**Study material:**
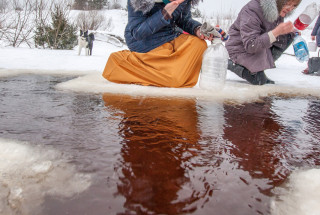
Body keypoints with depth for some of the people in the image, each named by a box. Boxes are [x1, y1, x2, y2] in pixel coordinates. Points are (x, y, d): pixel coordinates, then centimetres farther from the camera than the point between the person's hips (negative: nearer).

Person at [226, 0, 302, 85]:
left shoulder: (279, 10, -7)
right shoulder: (252, 10, -31)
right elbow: (250, 46, -34)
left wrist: (289, 30, -13)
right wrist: (277, 32, -40)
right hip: (242, 50, -8)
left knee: (288, 36, -7)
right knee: (259, 80, -25)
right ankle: (228, 63, -1)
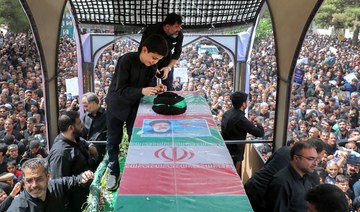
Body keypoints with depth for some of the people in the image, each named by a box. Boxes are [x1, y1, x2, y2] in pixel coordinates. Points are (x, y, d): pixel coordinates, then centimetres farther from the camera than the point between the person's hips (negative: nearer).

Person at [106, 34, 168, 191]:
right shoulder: (126, 60, -29)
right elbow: (120, 90, -30)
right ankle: (114, 172, 26)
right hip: (116, 105, -4)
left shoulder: (151, 66, -12)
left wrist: (155, 89, -23)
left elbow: (146, 84, -1)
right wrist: (142, 91, -43)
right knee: (113, 140, 10)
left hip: (135, 106, 4)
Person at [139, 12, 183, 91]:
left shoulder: (179, 34, -21)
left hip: (167, 60, 2)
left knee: (169, 88, -1)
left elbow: (177, 53, -9)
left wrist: (169, 67, -23)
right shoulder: (151, 31, -30)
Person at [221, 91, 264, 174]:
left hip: (224, 151, 8)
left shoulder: (227, 113, 1)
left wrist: (252, 124, 10)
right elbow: (260, 133, -22)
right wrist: (258, 124, 1)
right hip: (234, 155, -8)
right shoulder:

**Exercise objective:**
Please copy out every line of the rows above word for word, leaving the pictures out.

**Output for this exercise:**
Body keypoints with depth for some of the people in the image, each named by a box. Boxes are [x1, y1, x2, y2] in pixel coordinates. Points are (x, y, d): pixel coordinates, then centimetres farther from the camera than the point between the person's hips (negative: nearer).

Person at [226, 0, 302, 85]:
left shoulder: (279, 10, -7)
right shoulder: (252, 10, -31)
right elbow: (250, 46, -34)
left wrist: (289, 30, -13)
right wrist: (277, 32, -40)
right hip: (242, 50, -8)
left knee: (288, 36, -7)
right knee: (259, 80, -25)
right ankle: (228, 63, -1)
Body keypoints with depth for some of the people in the image, each named by a box. Boxes are [x1, y1, x2, y2] in pixel coordinates. Points are (x, y, d): pixel coordinates, then centimetres farther from the camera than the point between the person's hips (negative: nearer).

Person at [106, 34, 168, 191]:
right shoulder: (126, 60, -29)
right elbow: (120, 90, -30)
right ankle: (114, 172, 26)
right hip: (116, 105, -4)
left shoulder: (151, 66, -12)
left wrist: (155, 89, -23)
left elbow: (146, 84, -1)
right wrist: (142, 91, -43)
right knee: (113, 140, 10)
left hip: (135, 106, 4)
Person at [139, 12, 183, 91]:
left shoulder: (179, 34, -21)
left hip: (167, 60, 2)
left knee: (169, 88, -1)
left elbow: (177, 53, -9)
left wrist: (169, 67, -23)
right shoulder: (151, 31, -30)
Person at [221, 91, 264, 174]:
left hip: (224, 151, 8)
left shoulder: (227, 113, 1)
left wrist: (252, 124, 10)
right elbow: (260, 133, -22)
right wrist: (258, 124, 1)
right hip: (234, 155, -8)
right shoulder:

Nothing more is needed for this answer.